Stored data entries
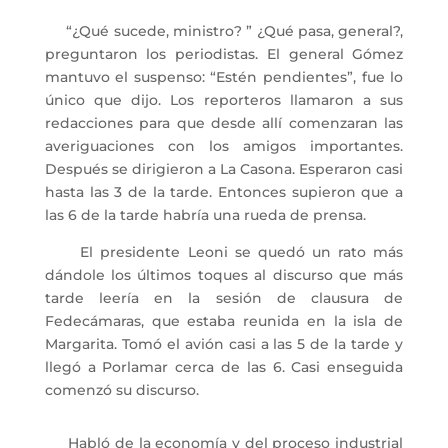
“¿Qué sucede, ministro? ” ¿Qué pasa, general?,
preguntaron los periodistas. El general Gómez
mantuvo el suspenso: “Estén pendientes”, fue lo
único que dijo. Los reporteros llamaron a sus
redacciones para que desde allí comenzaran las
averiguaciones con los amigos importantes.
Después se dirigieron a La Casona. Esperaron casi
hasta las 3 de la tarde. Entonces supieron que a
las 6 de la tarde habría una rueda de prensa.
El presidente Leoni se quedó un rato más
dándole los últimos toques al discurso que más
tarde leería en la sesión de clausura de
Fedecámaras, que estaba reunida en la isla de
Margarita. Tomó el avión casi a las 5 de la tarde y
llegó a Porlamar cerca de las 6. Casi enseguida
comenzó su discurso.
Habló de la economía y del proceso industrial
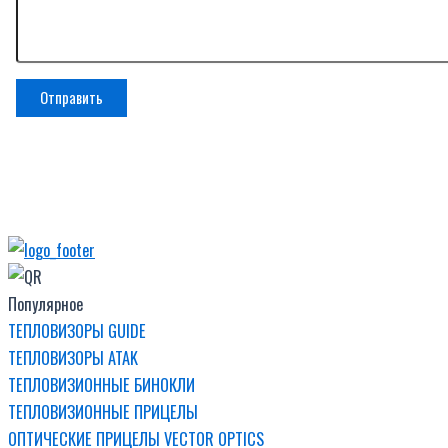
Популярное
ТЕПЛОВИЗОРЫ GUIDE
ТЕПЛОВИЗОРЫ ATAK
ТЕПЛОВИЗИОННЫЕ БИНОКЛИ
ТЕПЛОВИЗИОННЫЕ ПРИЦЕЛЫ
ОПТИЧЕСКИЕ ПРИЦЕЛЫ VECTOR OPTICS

#### [Assignment]
The answer is a bare number: how many lines of the records contain the string "ТЕПЛОВИЗИОННЫЕ"?

#### [Exercise response]
2